ECLI:NL:CRVB:2024:1140

Centrale Raad van Beroep

Datum uitspraak
30 mei 2024
Publicatiedatum
13 juni 2024
Zaaknummer
23/1395 AKW
Instantie
Centrale Raad van Beroep
Type
Uitspraak
Rechtsgebied
Bestuursrecht; Socialezekerheidsrecht
Procedures
  • Hoger beroep
Vindplaatsen
  • Rechtspraak.nl
AI samenvatting door LexboostAutomatisch gegenereerd

Afwijzing aanvraag dubbele kinderbijslag op basis van zorgscore

Deze uitspraak betreft de afwijzing van de aanvraag voor dubbele kinderbijslag door de Sociale verzekeringsbank (Svb) voor de dochter van appellante.

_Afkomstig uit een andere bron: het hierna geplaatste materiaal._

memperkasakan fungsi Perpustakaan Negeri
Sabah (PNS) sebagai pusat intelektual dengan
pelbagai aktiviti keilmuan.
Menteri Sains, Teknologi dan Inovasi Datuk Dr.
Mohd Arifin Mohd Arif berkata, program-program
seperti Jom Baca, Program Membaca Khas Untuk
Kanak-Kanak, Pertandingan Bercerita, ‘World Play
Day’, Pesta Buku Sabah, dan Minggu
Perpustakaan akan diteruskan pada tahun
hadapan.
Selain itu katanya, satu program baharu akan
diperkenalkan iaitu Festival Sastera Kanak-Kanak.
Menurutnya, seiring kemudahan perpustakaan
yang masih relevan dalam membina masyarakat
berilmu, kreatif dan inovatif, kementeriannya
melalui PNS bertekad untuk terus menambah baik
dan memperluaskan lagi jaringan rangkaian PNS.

De Centrale Raad van Beroep oordeelt dat de Svb terecht heeft besloten geen dubbele kinderbijslag toe te kennen, omdat de dochter van appellante niet voldoet aan de voorwaarden voor intensieve zorg zoals vastgelegd in de Algemene Kinderbijslagwet (AKW). De Raad stelt vast dat de zorgscore van de dochter, die bekend is met somatische en psychiatrische problematiek, op twee punten is vastgesteld, terwijl voor toekenning van dubbele kinderbijslag een minimale score van drie punten vereist is.

Appellante had op 2 februari 2021 een aanvraag ingediend voor dubbele kinderbijslag, maar deze werd afgewezen door de Svb op basis van adviezen van het CIZ. De rechtbank Rotterdam heeft het beroep van appellante tegen deze afwijzing ongegrond verklaard. Appellante is het niet eens met deze uitspraak en heeft hoger beroep ingesteld. Tijdens de zitting op 18 april 2024 is appellante niet verschenen, maar de Svb werd vertegenwoordigd door mr. P. Stahl-de Bruin en G.F. Hijmans.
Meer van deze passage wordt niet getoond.